STATED EXERCISE: Please return every line of text in the data below word for word, leaving out the images.

INFORMATION SHOWN:
--------
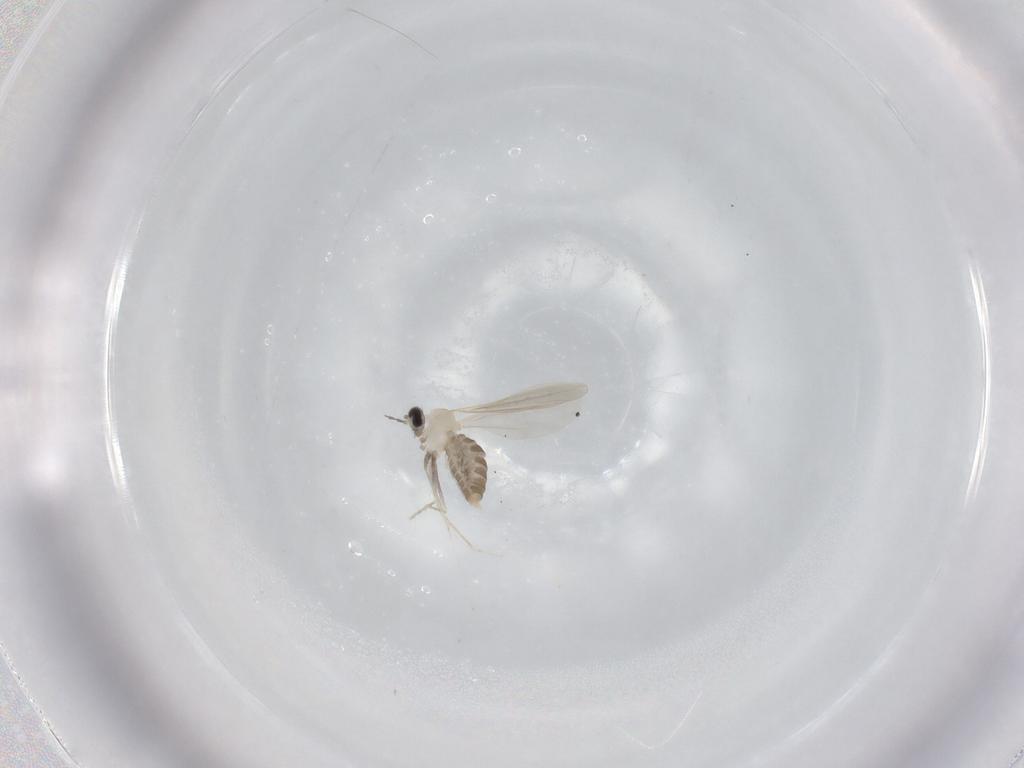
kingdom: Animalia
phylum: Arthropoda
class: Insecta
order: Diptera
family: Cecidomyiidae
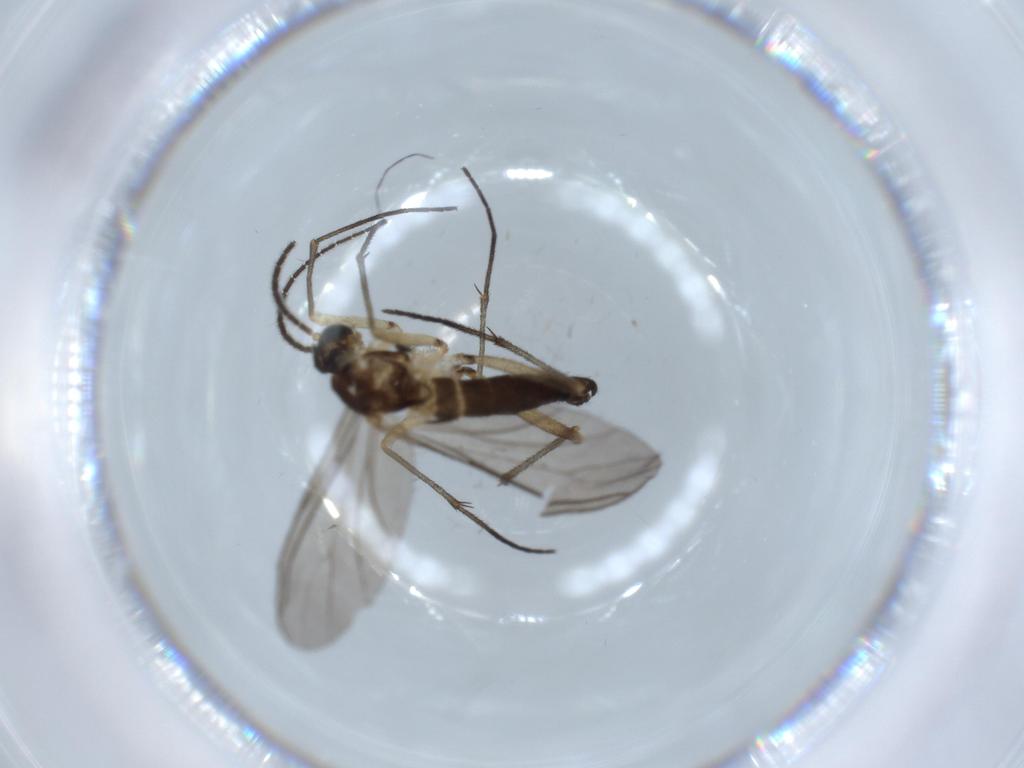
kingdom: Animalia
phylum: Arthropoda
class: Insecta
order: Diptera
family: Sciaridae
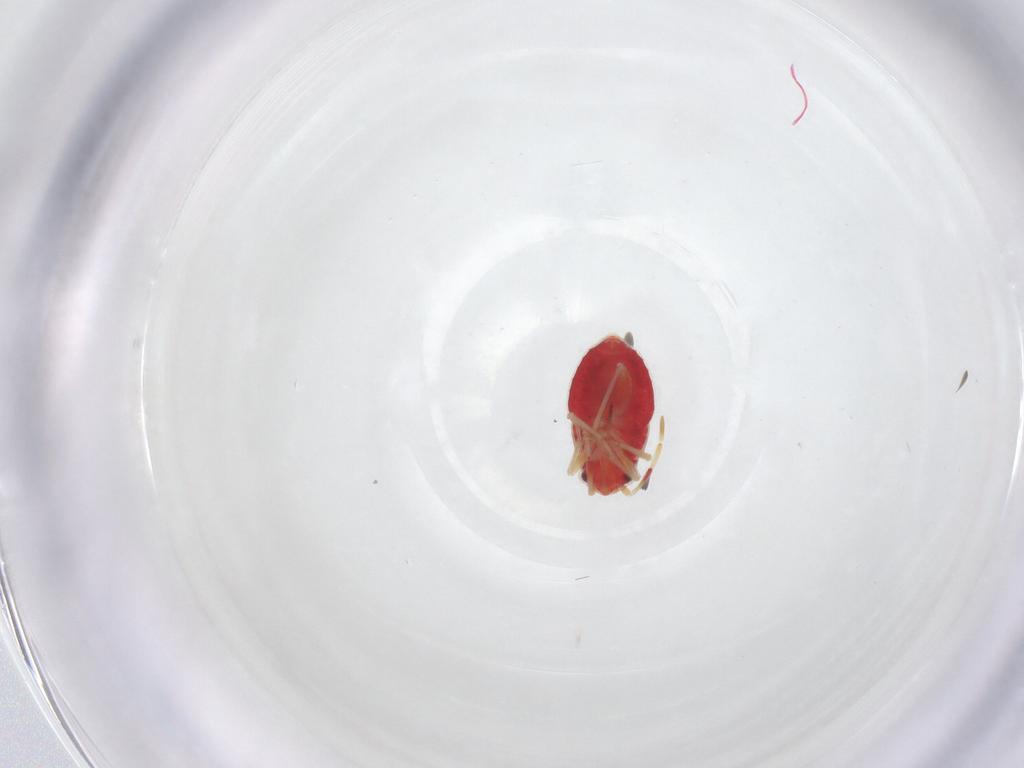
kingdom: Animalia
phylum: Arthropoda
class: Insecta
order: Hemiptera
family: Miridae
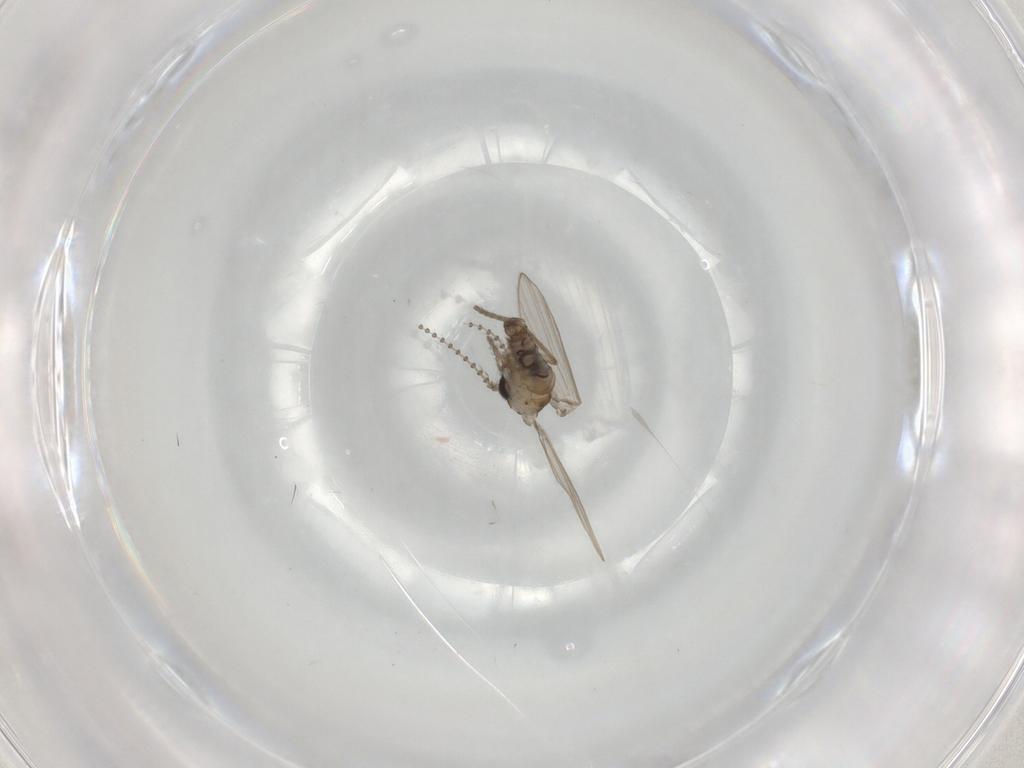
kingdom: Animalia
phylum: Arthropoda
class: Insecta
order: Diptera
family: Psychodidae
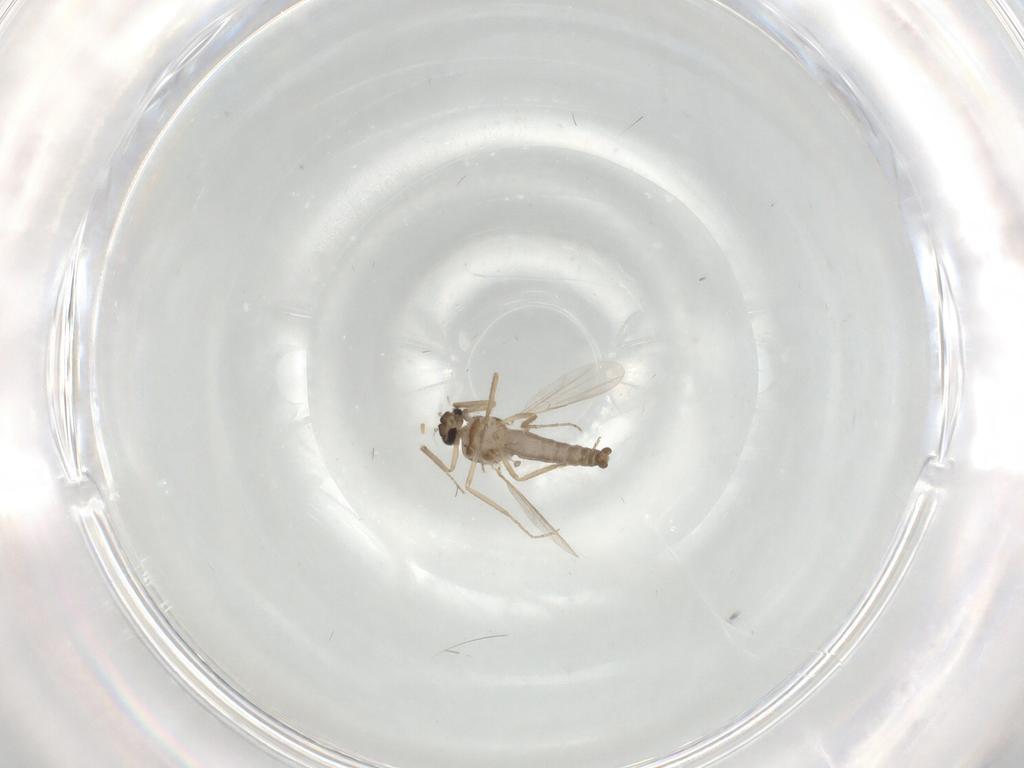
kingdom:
--------
RESPONSE TO THIS TASK:
kingdom: Animalia
phylum: Arthropoda
class: Insecta
order: Diptera
family: Cecidomyiidae
kingdom: Animalia
phylum: Arthropoda
class: Insecta
order: Diptera
family: Sciaridae
kingdom: Animalia
phylum: Arthropoda
class: Insecta
order: Hemiptera
family: Miridae
kingdom: Animalia
phylum: Arthropoda
class: Insecta
order: Diptera
family: Psychodidae
kingdom:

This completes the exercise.